Offense will carry Brooklyn on most nights, and though we've spent time discussing defense, Tuesday was still one of those.
The Nets' Big Three worked together carving into Los Angeles' late lead, not so much taking turns as seizing opportunities whenever they presented themselves. Irving scored a season-high 39 points and registered the most highlights, but Durant (28 points on 11-of-13 shooting) and Harden (23 points, 14 assists and 11 rebounds) were hardly bystanders.
The Nets scrapped on D, and it often felt as though the Clippers could have shown more patience, trusted their advantages and settled the game down. But it's hard to stay cool with the ball when Brooklyn never relents when it has possession. You could sense the Clips feeling the pressure and fighting off urgency. They had to score because the Nets were sure as hell going to when they got the ball back.
It isn't like Brooklyn ran away with this game. Yes, it was up 10 after Durant drilled a patented pull-up trey from the left wing with 1:55 left. But the Clippers cut that advantage to a single point late in the proceedings. That shows how slim the Nets' margin for error is—even with an offense this good.
Defensively, Brooklyn will never be great. It's 25th in defensive rating and 27th since acquiring Harden. The buyout market won't save the Nets. Whomever they find to bolster the defense won't play ahead of Irving, Harden, Durant or Joe Harris in the biggest moments of the games that matter most.

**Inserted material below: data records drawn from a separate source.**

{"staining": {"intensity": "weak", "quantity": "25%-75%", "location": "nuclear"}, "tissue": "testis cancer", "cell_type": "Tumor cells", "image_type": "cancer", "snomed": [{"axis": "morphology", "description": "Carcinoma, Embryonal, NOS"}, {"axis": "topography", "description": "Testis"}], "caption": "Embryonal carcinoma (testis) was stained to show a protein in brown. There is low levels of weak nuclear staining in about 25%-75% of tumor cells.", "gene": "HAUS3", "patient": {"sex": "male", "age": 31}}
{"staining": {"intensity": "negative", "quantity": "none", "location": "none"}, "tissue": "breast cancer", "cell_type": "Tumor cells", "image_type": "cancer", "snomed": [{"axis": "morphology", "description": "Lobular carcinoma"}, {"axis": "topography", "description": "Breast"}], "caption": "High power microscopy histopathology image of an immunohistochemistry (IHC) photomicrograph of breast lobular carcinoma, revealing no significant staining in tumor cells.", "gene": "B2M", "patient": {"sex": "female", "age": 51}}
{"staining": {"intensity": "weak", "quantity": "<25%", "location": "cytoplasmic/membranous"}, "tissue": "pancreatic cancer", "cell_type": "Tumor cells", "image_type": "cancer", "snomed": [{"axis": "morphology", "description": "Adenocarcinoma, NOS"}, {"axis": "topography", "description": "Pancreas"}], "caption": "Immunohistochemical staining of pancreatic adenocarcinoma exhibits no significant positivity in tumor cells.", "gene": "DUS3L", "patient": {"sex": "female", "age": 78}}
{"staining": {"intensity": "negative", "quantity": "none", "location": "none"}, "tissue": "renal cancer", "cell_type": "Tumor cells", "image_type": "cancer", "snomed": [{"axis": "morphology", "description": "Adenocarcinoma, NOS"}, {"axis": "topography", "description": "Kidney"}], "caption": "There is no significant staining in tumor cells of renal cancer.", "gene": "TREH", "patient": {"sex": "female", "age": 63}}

For Brooklyn to reach the destination it's already thinking about, it will do so with mind-melting offense and just enough—just barely enough—on D. If the Nets go all the way in this fashion, it'll be a first.
But there's no denying the league is increasingly tilting toward offense. And there's no denying there's a first time for everything.
Stats courtesy of NBA.com, Basketball Reference and Cleaning the Glass. Accurate through games played Tuesday, Feb. 2.